- _Exercise aim_: For the records below, print the lines from the line with "plate: none [130,419,216,458]" through the line with "wall art: present [207,166,262,205]" exactly as written; include both end lines and exclude the rest.

Data provided section start

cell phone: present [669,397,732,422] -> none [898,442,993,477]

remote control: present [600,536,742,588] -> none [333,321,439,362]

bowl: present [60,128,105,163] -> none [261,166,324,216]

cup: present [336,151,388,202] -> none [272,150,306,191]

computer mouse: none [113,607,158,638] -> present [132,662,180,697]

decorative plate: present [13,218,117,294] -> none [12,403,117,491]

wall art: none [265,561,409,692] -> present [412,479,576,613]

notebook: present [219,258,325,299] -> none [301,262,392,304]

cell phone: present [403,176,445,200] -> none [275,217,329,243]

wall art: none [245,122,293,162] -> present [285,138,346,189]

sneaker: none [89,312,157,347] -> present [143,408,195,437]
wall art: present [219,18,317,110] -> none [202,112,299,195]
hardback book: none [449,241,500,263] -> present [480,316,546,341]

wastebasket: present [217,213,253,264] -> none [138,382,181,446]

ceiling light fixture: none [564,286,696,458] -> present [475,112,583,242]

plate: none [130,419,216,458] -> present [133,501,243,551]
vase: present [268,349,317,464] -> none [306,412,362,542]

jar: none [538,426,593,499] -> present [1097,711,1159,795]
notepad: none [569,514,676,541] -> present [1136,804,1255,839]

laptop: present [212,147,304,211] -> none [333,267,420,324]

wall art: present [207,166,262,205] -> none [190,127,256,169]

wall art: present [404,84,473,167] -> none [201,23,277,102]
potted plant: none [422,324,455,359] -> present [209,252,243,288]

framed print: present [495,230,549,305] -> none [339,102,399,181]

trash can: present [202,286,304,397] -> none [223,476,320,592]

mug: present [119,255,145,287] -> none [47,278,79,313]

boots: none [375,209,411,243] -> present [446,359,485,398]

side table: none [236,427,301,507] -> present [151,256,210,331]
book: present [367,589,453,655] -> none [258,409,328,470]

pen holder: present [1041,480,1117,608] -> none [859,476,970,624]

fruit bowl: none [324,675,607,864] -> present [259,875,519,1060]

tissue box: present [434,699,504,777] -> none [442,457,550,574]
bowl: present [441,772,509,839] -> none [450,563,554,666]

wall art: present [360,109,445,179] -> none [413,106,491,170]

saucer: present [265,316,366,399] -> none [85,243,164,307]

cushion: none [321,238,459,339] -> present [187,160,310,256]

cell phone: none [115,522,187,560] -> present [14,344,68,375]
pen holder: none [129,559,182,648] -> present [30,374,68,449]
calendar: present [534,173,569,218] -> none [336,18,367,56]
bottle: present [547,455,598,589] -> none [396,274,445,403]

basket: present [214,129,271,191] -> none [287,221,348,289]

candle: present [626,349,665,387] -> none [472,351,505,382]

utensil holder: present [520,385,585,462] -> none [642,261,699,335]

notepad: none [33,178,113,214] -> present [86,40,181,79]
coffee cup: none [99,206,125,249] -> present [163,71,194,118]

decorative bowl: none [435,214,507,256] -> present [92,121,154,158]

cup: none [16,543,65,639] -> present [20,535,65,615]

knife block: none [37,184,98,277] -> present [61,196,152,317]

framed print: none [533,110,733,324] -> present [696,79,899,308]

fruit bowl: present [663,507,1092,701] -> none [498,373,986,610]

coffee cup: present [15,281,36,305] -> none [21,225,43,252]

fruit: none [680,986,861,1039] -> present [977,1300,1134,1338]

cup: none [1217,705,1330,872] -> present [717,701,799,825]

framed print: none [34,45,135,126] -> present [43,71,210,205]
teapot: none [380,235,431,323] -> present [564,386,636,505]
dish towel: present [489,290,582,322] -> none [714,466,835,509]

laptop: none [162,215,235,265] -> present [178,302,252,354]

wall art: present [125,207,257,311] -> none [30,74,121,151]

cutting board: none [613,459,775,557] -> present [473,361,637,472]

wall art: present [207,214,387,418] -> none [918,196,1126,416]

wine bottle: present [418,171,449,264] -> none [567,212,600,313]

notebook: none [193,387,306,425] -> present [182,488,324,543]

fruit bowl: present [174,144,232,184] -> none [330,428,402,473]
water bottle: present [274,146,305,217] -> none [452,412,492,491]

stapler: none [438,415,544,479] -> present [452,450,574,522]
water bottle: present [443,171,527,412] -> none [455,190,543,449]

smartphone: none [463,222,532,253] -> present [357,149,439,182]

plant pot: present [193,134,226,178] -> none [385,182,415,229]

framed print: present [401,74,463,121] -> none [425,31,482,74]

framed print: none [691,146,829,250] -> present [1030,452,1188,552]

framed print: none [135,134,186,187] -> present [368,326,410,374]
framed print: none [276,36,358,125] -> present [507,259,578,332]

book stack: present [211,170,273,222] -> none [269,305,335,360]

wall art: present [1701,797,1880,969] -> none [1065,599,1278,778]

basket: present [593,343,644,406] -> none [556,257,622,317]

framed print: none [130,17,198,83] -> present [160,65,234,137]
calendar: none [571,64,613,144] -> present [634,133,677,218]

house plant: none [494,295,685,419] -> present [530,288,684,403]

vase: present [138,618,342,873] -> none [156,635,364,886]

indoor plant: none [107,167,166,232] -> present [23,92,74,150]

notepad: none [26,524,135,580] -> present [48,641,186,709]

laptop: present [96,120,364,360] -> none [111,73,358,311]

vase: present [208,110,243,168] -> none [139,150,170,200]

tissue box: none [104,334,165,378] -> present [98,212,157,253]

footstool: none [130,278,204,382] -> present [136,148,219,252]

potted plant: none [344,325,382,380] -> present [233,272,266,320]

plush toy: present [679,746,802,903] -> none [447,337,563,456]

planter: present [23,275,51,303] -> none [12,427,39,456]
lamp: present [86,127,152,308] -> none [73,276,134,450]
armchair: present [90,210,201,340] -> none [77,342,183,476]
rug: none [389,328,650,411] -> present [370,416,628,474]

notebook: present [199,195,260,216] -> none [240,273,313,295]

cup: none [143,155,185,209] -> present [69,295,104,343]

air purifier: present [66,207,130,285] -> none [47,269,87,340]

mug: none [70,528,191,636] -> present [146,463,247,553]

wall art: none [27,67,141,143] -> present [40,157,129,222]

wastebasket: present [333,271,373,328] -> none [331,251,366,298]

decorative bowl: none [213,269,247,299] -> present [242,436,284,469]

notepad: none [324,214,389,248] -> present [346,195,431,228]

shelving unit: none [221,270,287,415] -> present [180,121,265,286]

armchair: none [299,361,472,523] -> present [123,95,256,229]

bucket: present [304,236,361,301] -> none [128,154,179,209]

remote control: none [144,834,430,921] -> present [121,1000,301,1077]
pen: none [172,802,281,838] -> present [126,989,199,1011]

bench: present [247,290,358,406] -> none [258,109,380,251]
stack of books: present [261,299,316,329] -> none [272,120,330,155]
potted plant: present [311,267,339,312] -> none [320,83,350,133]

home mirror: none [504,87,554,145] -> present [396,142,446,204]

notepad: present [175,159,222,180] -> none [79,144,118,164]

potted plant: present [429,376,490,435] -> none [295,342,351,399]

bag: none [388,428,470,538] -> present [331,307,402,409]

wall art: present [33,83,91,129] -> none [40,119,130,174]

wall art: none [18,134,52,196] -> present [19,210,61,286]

Data provided section end

- _Task response_:
plate: none [130,419,216,458] -> present [133,501,243,551]
vase: present [268,349,317,464] -> none [306,412,362,542]

jar: none [538,426,593,499] -> present [1097,711,1159,795]
notepad: none [569,514,676,541] -> present [1136,804,1255,839]

laptop: present [212,147,304,211] -> none [333,267,420,324]

wall art: present [207,166,262,205] -> none [190,127,256,169]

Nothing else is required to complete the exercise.